Cooling prices bolster demand

Recent data could suggest that cooling property prices are bolstering sales in Australia’s residential property market. Prospective buyers who may have suffered from the fear of paying too much may be encouraged by falling property prices.


July 17, 2018

Recent data could suggest that cooling property prices are bolstering sales in Australia’s residential property market. Prospective buyers who may have suffered from the fear of paying too much may be encouraged by falling property prices.

Property prices, particularly in the nation’s capital cities have come off the boil in recent times and new data would suggest that this is having an effect on the number of Australians applying for home loans.

The latest Housing Finance Data from the Australian Bureau of Statistics revealed that in seasonally adjusted terms, 53,037 home loans were approved throughout the month of May, an 1.1% increase on April.

“Indeed, the data showed that there was an increase in the number and value of home loans approved,” said, Mortgage Choice Chief Executive Officer, Susan Mitchell.

The data showed that $31.9 billion worth of dwelling commitments were made throughout May, an increase of 0.5% on the month prior.

“It may be too soon to tell if APRA’s removal of the cap on investor loans is having any effect on the increase in demand for this type of home loan,” said Ms Mitchell.

CoreLogic data revealed that in May, Australian dwelling values posted their first annual decline since 2012.

“In fact, national dwelling values slipped, led by a drop of 0.2% in Sydney and a 0.5% drop in Melbourne, which together have a significant effect on the national house market’s performance.

“This data is promising and suggests that housing affordability may be improving, enticing once cautious home buyers to enter the market, or property investors seeking a bargain,” said Ms Mitchell.

The latest Mortgage Choice national home loan approval data has revealed borrower preference may be starting to shift. An 11 month trend of variable rate preference could be coming to an end, with fixed rate home loans accounting for 18.67% of all loans written in June – up from 17.93% in May.

In the wider environment, a combination of factors, including an increase in wholesale funding costs, regulatory changes and tightening lending policies are having an effect on the overall cost of borrowing.

“Cautious borrowers who recently entered the market may be aware that despite a stagnant cash rate, lenders are increasingly making small, out of cycle rate increases on home loan products.

“These factors are pushing some borrowers who are increasingly wary of the financial impact from future rate rises to seek certainty by fixing their home loans.

“In fact, our national home loan approval data shows that borrower demand for fixed rate home loans rose slightly in June.

“That being said, variable rate home loans continue to be the most popular type of home loan products across the nation,” said Ms Mitchell.

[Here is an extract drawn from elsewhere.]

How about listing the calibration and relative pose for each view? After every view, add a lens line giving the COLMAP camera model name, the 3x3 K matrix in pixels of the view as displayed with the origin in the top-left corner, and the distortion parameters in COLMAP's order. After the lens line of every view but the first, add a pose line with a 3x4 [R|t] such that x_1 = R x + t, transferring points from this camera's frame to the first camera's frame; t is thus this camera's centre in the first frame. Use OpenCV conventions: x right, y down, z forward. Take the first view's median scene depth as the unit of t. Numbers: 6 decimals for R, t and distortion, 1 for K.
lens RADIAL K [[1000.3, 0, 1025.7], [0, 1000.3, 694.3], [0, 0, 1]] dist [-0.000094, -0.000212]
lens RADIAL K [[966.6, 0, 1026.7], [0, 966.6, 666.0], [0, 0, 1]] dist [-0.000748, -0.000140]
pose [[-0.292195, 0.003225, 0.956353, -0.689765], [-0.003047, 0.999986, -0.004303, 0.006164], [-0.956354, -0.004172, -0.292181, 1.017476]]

Looking ahead, Ms Mitchell said a convergence of factors could urge more borrowers to fix their home loans in the coming months.

“In a complex lending environment, I would encourage prospective buyers to enlist the help of a qualified mortgage professional, who can help them navigate the home buying process.

“I would also encourage those who have not reviewed their home loan in the last 12 months to do so as soon as possible, as they may be able to switch to a better deal,” Ms Mitchell concluded.